Międzynarodowy Festiwal Filmowy Nowe Horyzonty to jeden z najbardziej obleganych przez polskich widzów przeglądów filmowych. Prezentowane na nim obrazy poruszają kontrowersyjne tematy, a twórcy nie boją się eksperymentów. Nie wszyscy jednak mogą odwiedzić latem Wrocław, stąd też pomysł na T-Mobile Nowe Horyzonty Tournée. W tym roku najciekawsze i najlepsze filmy przeglądu przyjadą do widzów z 35 miast. "To reprezentacja tego, co w repertuarze wrocławskiego festiwalu najlepsze - filmy niebanalne i odważne, które operując odkrywczym językiem opowiadają o problemach współczesności i prowokują do rozmowy o kondycji człowieka, a także przywracają kinu wymiar sztuki" - zapowiadają organizatorzy.

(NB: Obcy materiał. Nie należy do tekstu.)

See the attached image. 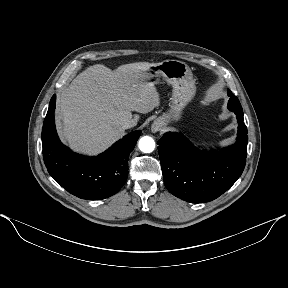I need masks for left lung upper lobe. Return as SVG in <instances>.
I'll list each match as a JSON object with an SVG mask.
<instances>
[{
    "mask_svg": "<svg viewBox=\"0 0 288 288\" xmlns=\"http://www.w3.org/2000/svg\"><path fill=\"white\" fill-rule=\"evenodd\" d=\"M228 95L230 96V99L228 101V109L230 111H235L243 114V110L238 98L235 95H233L230 90H228Z\"/></svg>",
    "mask_w": 288,
    "mask_h": 288,
    "instance_id": "5c2ea615",
    "label": "left lung upper lobe"
}]
</instances>
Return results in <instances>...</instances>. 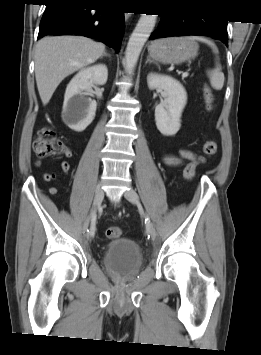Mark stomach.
Here are the masks:
<instances>
[{
    "instance_id": "stomach-1",
    "label": "stomach",
    "mask_w": 261,
    "mask_h": 355,
    "mask_svg": "<svg viewBox=\"0 0 261 355\" xmlns=\"http://www.w3.org/2000/svg\"><path fill=\"white\" fill-rule=\"evenodd\" d=\"M199 46L185 37H171L153 41L148 52L154 61L163 64H179L194 58Z\"/></svg>"
}]
</instances>
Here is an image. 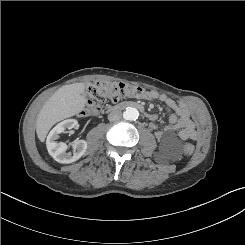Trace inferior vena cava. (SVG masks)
<instances>
[{"label":"inferior vena cava","mask_w":245,"mask_h":245,"mask_svg":"<svg viewBox=\"0 0 245 245\" xmlns=\"http://www.w3.org/2000/svg\"><path fill=\"white\" fill-rule=\"evenodd\" d=\"M122 117V112L118 109H115L113 111H111L109 114H108V120L109 121H117L119 120L120 118Z\"/></svg>","instance_id":"obj_1"}]
</instances>
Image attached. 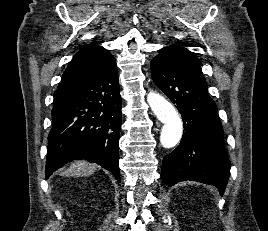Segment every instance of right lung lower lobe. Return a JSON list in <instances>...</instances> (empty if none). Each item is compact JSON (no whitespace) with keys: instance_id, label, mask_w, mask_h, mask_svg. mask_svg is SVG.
Instances as JSON below:
<instances>
[{"instance_id":"obj_1","label":"right lung lower lobe","mask_w":268,"mask_h":231,"mask_svg":"<svg viewBox=\"0 0 268 231\" xmlns=\"http://www.w3.org/2000/svg\"><path fill=\"white\" fill-rule=\"evenodd\" d=\"M121 96L116 60L71 90L52 109L45 177L74 159L96 162L119 173Z\"/></svg>"}]
</instances>
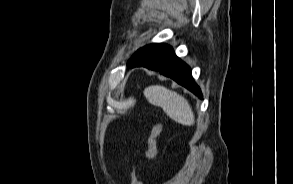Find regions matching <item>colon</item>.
I'll return each instance as SVG.
<instances>
[{
    "instance_id": "5ec220e1",
    "label": "colon",
    "mask_w": 293,
    "mask_h": 184,
    "mask_svg": "<svg viewBox=\"0 0 293 184\" xmlns=\"http://www.w3.org/2000/svg\"><path fill=\"white\" fill-rule=\"evenodd\" d=\"M162 132V125L160 122H155L148 137V148L143 155L145 159H153L157 154V139ZM131 184H143L140 180L137 171L136 164L131 167Z\"/></svg>"
}]
</instances>
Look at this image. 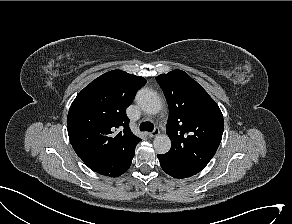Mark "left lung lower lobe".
I'll return each instance as SVG.
<instances>
[{"instance_id":"obj_1","label":"left lung lower lobe","mask_w":292,"mask_h":224,"mask_svg":"<svg viewBox=\"0 0 292 224\" xmlns=\"http://www.w3.org/2000/svg\"><path fill=\"white\" fill-rule=\"evenodd\" d=\"M157 157L160 161L162 169L174 178H187L196 174V172L190 171L176 164L174 161L165 158L162 154H158Z\"/></svg>"}]
</instances>
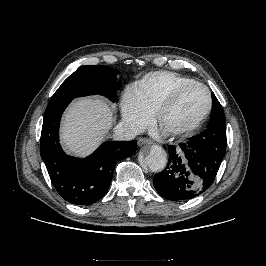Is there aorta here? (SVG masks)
<instances>
[{
    "label": "aorta",
    "mask_w": 266,
    "mask_h": 266,
    "mask_svg": "<svg viewBox=\"0 0 266 266\" xmlns=\"http://www.w3.org/2000/svg\"><path fill=\"white\" fill-rule=\"evenodd\" d=\"M144 163L153 172L163 170L167 164V154L159 145H152L144 158Z\"/></svg>",
    "instance_id": "obj_1"
}]
</instances>
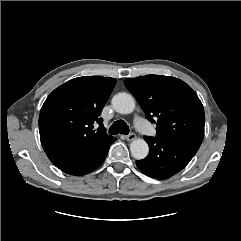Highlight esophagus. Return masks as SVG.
Instances as JSON below:
<instances>
[{
    "label": "esophagus",
    "instance_id": "1",
    "mask_svg": "<svg viewBox=\"0 0 241 241\" xmlns=\"http://www.w3.org/2000/svg\"><path fill=\"white\" fill-rule=\"evenodd\" d=\"M135 138H136V135L134 133H130V134L125 136V139L127 141H133Z\"/></svg>",
    "mask_w": 241,
    "mask_h": 241
}]
</instances>
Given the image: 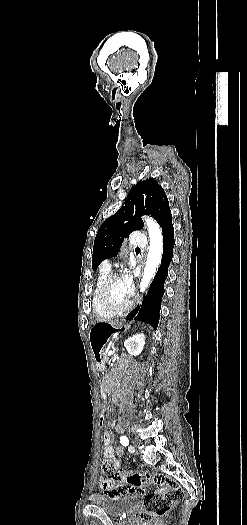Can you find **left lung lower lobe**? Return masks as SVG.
<instances>
[{"label": "left lung lower lobe", "instance_id": "1", "mask_svg": "<svg viewBox=\"0 0 247 525\" xmlns=\"http://www.w3.org/2000/svg\"><path fill=\"white\" fill-rule=\"evenodd\" d=\"M163 232V255L161 265L149 288V293L145 296L143 304L137 307L127 319L134 318L151 324L157 328L159 322V312L161 300L164 294V282L168 276V267L172 260V252L175 244L174 227L172 216L166 217L160 224Z\"/></svg>", "mask_w": 247, "mask_h": 525}]
</instances>
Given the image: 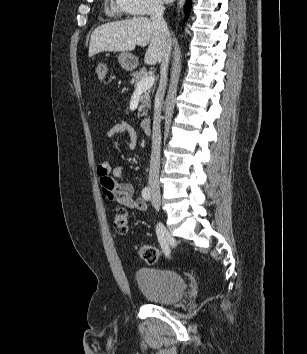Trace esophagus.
I'll list each match as a JSON object with an SVG mask.
<instances>
[{
    "label": "esophagus",
    "instance_id": "34e87169",
    "mask_svg": "<svg viewBox=\"0 0 307 354\" xmlns=\"http://www.w3.org/2000/svg\"><path fill=\"white\" fill-rule=\"evenodd\" d=\"M184 0H179V6L183 4Z\"/></svg>",
    "mask_w": 307,
    "mask_h": 354
}]
</instances>
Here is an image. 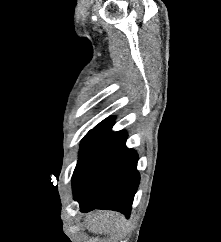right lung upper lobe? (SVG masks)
<instances>
[{"label":"right lung upper lobe","instance_id":"obj_1","mask_svg":"<svg viewBox=\"0 0 221 242\" xmlns=\"http://www.w3.org/2000/svg\"><path fill=\"white\" fill-rule=\"evenodd\" d=\"M112 122H113V117H110V118H108V119H105V120L102 121L101 123H99V124L97 125V127L102 128V127H104V126H106V125H108V124H110V123H112Z\"/></svg>","mask_w":221,"mask_h":242}]
</instances>
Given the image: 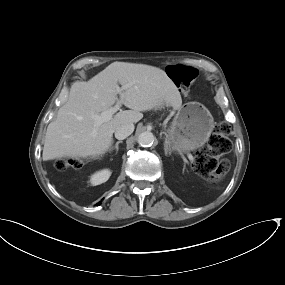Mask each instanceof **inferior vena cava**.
Instances as JSON below:
<instances>
[{
  "instance_id": "1",
  "label": "inferior vena cava",
  "mask_w": 285,
  "mask_h": 285,
  "mask_svg": "<svg viewBox=\"0 0 285 285\" xmlns=\"http://www.w3.org/2000/svg\"><path fill=\"white\" fill-rule=\"evenodd\" d=\"M134 131V125L132 123H124L118 126L115 130V138L123 140L131 135Z\"/></svg>"
}]
</instances>
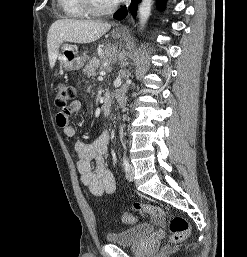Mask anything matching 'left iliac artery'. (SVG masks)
<instances>
[{
	"mask_svg": "<svg viewBox=\"0 0 247 257\" xmlns=\"http://www.w3.org/2000/svg\"><path fill=\"white\" fill-rule=\"evenodd\" d=\"M123 168H124V170L125 171H128V169H129V161H128V159H127V157L124 155L123 156Z\"/></svg>",
	"mask_w": 247,
	"mask_h": 257,
	"instance_id": "obj_1",
	"label": "left iliac artery"
}]
</instances>
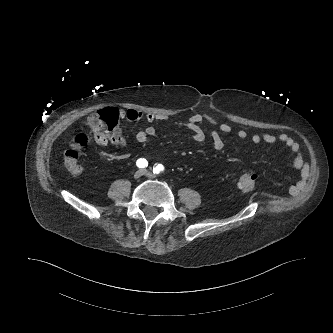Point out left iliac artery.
I'll use <instances>...</instances> for the list:
<instances>
[{
    "mask_svg": "<svg viewBox=\"0 0 333 333\" xmlns=\"http://www.w3.org/2000/svg\"><path fill=\"white\" fill-rule=\"evenodd\" d=\"M164 171V166L161 165V164H156L154 167H153V173L155 174H159L161 172Z\"/></svg>",
    "mask_w": 333,
    "mask_h": 333,
    "instance_id": "44dca946",
    "label": "left iliac artery"
}]
</instances>
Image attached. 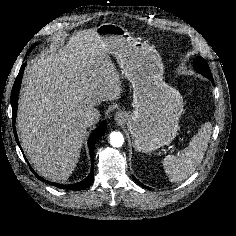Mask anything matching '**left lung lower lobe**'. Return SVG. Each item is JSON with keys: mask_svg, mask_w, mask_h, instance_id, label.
Listing matches in <instances>:
<instances>
[{"mask_svg": "<svg viewBox=\"0 0 236 236\" xmlns=\"http://www.w3.org/2000/svg\"><path fill=\"white\" fill-rule=\"evenodd\" d=\"M207 78H209L212 82L214 81L212 76H209V77H207ZM133 178H134V177H133ZM134 180H135L136 182H138V184H140L141 186H143V187L149 189V187H147V186L143 185L142 183H140L136 178H134Z\"/></svg>", "mask_w": 236, "mask_h": 236, "instance_id": "1", "label": "left lung lower lobe"}]
</instances>
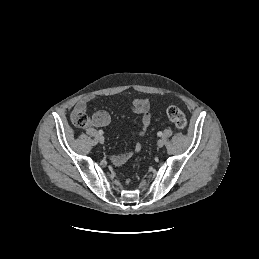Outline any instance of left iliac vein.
I'll return each mask as SVG.
<instances>
[{
  "mask_svg": "<svg viewBox=\"0 0 259 259\" xmlns=\"http://www.w3.org/2000/svg\"><path fill=\"white\" fill-rule=\"evenodd\" d=\"M157 145H158V147H163V145H164V141L162 140V139H159L158 140V142H157Z\"/></svg>",
  "mask_w": 259,
  "mask_h": 259,
  "instance_id": "4c4485c4",
  "label": "left iliac vein"
}]
</instances>
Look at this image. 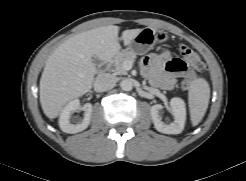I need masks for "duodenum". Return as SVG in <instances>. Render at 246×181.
Instances as JSON below:
<instances>
[{
    "mask_svg": "<svg viewBox=\"0 0 246 181\" xmlns=\"http://www.w3.org/2000/svg\"><path fill=\"white\" fill-rule=\"evenodd\" d=\"M109 65V61H104L103 64L101 65V68L99 70L100 73H104L106 72L107 68Z\"/></svg>",
    "mask_w": 246,
    "mask_h": 181,
    "instance_id": "1",
    "label": "duodenum"
}]
</instances>
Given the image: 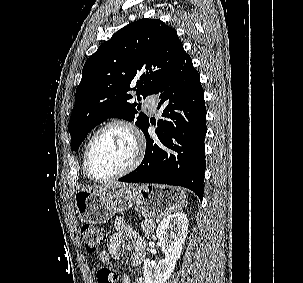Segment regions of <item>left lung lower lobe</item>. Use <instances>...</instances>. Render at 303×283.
Returning a JSON list of instances; mask_svg holds the SVG:
<instances>
[{"label": "left lung lower lobe", "instance_id": "left-lung-lower-lobe-1", "mask_svg": "<svg viewBox=\"0 0 303 283\" xmlns=\"http://www.w3.org/2000/svg\"><path fill=\"white\" fill-rule=\"evenodd\" d=\"M152 94L158 95L157 137L142 129L147 144L142 163L122 182L159 183L183 186L202 200L204 193L205 144L207 132L204 92L190 56L183 51Z\"/></svg>", "mask_w": 303, "mask_h": 283}]
</instances>
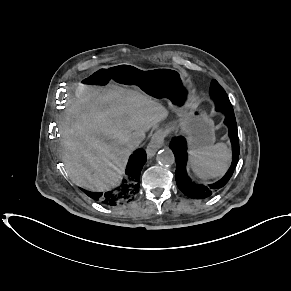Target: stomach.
I'll use <instances>...</instances> for the list:
<instances>
[{
	"label": "stomach",
	"instance_id": "1",
	"mask_svg": "<svg viewBox=\"0 0 291 291\" xmlns=\"http://www.w3.org/2000/svg\"><path fill=\"white\" fill-rule=\"evenodd\" d=\"M115 83L138 89L153 100H166L179 117V125L192 149L214 143L213 122L197 108L192 83L184 71L171 67L142 69L130 64L102 65L94 70L93 75L80 79L82 86L90 84L102 90L112 88Z\"/></svg>",
	"mask_w": 291,
	"mask_h": 291
}]
</instances>
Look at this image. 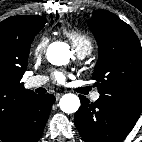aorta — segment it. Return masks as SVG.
Segmentation results:
<instances>
[{
	"label": "aorta",
	"instance_id": "obj_1",
	"mask_svg": "<svg viewBox=\"0 0 142 142\" xmlns=\"http://www.w3.org/2000/svg\"><path fill=\"white\" fill-rule=\"evenodd\" d=\"M47 58L53 65H66L71 58L70 46L64 42L52 43L47 49ZM59 106L67 114L75 113L80 107V99L75 94H65L60 99Z\"/></svg>",
	"mask_w": 142,
	"mask_h": 142
}]
</instances>
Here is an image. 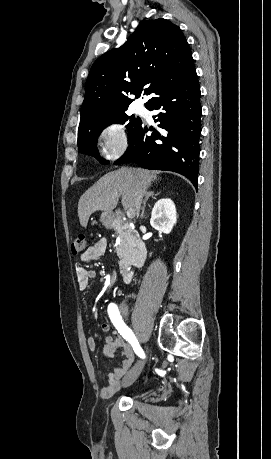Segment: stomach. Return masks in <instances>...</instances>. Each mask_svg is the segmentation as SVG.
<instances>
[{
	"mask_svg": "<svg viewBox=\"0 0 271 459\" xmlns=\"http://www.w3.org/2000/svg\"><path fill=\"white\" fill-rule=\"evenodd\" d=\"M113 218H114V216H113L112 212H104V214H102V216H101V222H103V224H105V226H110Z\"/></svg>",
	"mask_w": 271,
	"mask_h": 459,
	"instance_id": "1",
	"label": "stomach"
}]
</instances>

Podczas poznańskiego przystanku tournée zaprezentowane zostaną cztery filmy. Przegląd w kinie Muza rozpocznie się w najbliższy piątek pokazem francuskiego "W pionie" w reżyserii Alaina Guiraudie. Bohaterem obrazu jest Leo, przeżywający kryzys twórczy scenarzysta filmowy oraz krajobraz, w jakim się znalazł. Mężczyzna bowiem ucieka z miasta na wieś, gdzie wchodzi w przypadkowe relacje z mieszkańcami wyludnionej prowincji Lozère. "Można nazwać tę historię opowieścią egzystencjalną. Leo ucieleśnia w sobie wszystkie rozterki oraz męki poszukującego własnej tożsamości człowieka, artysty i mężczyzny. Pragnie być ojcem, mieć dziecko, a jednocześnie nie potrafi żyć z kobietami. Chce pisać i tworzyć następne filmowe historie, ma jednak poważny problem z rozpoczęciem tej, o którą upomina się producent" - pisał o filmie Maciej Kędziak.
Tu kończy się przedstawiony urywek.